Related reading: See also our alphabet activities and our read-aloud guide for more ideas on this topic.

🎓 Skills Your Child Will Develop

  • 🎯 Self-Directed Learning — Learning that begins with the child's own question or interest produces the deepest understanding — and children who experience self-directed learning develop the intrinsic motivation that sustains learning throughout life.
  • 👂 Listening & Attention — Activities that require children to listen carefully and follow directions build the voluntary auditory attention that classroom learning, reading comprehension, and conversation all require.
  • 💬 Vocabulary Expansion — Every new concept, activity, and domain-specific term a child encounters expands their vocabulary — and children's vocabulary at kindergarten entry is the single strongest predictor of reading comprehension at age 10.
  • ✏️ Pre-Writing Development — Drawing, tracing, and early mark-making develop the fine motor control and visual-motor integration that handwriting requires — making every drawing activity a contribution to writing readiness.

From The Preschool Book

"On Saturday morning, the rain came down. It made the chickens squawk. The cat yowled at the chickens, and the dog barked at the cat. And still, the rain came down."

About The Preschool Book

Saturday morning could have been a beautiful day but instead the rain was pouring down from the sky and making everyone grumpy. Everyone in town was yelling and fighting and most of all getting very very wet. The only thing that could save the day was for the rain to stop but it seemed like the rain would never stop coming down.
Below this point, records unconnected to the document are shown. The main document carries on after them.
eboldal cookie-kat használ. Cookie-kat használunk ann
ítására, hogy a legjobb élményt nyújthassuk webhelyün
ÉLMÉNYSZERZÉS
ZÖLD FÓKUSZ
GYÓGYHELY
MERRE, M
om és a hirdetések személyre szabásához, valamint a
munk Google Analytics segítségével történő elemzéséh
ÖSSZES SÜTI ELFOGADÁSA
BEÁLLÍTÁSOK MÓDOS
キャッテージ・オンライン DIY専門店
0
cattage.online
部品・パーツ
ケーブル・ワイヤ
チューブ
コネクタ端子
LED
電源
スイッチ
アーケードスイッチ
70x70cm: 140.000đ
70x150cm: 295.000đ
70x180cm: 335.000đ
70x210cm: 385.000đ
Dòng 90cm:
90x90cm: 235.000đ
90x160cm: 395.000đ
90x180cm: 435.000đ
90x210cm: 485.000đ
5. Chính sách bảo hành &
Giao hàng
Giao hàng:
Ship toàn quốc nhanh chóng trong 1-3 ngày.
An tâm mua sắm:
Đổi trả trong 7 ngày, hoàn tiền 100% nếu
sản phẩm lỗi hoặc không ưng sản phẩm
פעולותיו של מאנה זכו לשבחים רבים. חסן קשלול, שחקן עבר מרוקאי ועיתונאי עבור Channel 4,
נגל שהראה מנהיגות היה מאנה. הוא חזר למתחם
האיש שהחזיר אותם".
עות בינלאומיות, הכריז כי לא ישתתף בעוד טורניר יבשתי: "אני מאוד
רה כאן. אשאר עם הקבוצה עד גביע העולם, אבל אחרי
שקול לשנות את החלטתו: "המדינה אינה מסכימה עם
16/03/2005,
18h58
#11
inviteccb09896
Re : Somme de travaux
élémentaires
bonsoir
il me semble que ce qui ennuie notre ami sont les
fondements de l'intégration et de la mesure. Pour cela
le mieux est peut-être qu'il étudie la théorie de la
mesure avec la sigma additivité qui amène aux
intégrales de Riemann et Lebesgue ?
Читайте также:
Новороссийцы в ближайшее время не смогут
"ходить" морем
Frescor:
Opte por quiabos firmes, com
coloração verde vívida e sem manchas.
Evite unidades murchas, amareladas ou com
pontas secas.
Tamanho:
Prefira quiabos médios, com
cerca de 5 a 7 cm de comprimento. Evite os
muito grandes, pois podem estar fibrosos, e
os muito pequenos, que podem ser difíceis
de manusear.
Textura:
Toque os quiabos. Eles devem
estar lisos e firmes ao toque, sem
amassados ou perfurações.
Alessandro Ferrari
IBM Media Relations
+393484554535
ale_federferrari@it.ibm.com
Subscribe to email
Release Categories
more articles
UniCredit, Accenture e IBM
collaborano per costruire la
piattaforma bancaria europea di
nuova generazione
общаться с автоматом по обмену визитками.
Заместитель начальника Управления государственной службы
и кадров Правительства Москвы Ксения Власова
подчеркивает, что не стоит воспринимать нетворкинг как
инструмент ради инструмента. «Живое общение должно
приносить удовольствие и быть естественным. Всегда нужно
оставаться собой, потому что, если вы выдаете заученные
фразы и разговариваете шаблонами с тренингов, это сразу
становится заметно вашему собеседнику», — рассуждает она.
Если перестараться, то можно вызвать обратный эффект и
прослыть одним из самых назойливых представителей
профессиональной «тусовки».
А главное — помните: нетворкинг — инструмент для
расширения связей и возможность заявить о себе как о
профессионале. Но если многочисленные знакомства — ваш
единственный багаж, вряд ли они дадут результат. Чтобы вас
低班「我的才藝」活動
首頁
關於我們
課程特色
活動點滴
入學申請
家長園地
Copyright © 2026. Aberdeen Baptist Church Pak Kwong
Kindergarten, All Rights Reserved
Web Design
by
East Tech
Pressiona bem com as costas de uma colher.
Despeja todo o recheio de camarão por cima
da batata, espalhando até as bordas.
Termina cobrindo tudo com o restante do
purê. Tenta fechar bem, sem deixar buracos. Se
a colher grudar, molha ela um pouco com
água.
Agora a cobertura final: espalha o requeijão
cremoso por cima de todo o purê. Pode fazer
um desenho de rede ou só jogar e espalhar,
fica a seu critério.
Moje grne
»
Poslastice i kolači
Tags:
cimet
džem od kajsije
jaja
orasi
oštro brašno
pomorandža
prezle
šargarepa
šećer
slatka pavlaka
Questions to Ask Your Child

Use these open-ended prompts to extend the learning during or after the activity:

  • "What was the most interesting thing you learned today?"
  • "Can you explain this to a stuffed animal as if they've never heard of it?"
  • "What part do you want to practice more?"
  • "How is this connected to something you already know?"
  • "What would you want to learn more about?"
  • "If you were the teacher, what would you tell the class about this?"

There are no right or wrong answers to any of these questions. The goal is to keep the conversation going, model curious thinking, and give your child practice putting their experience into words.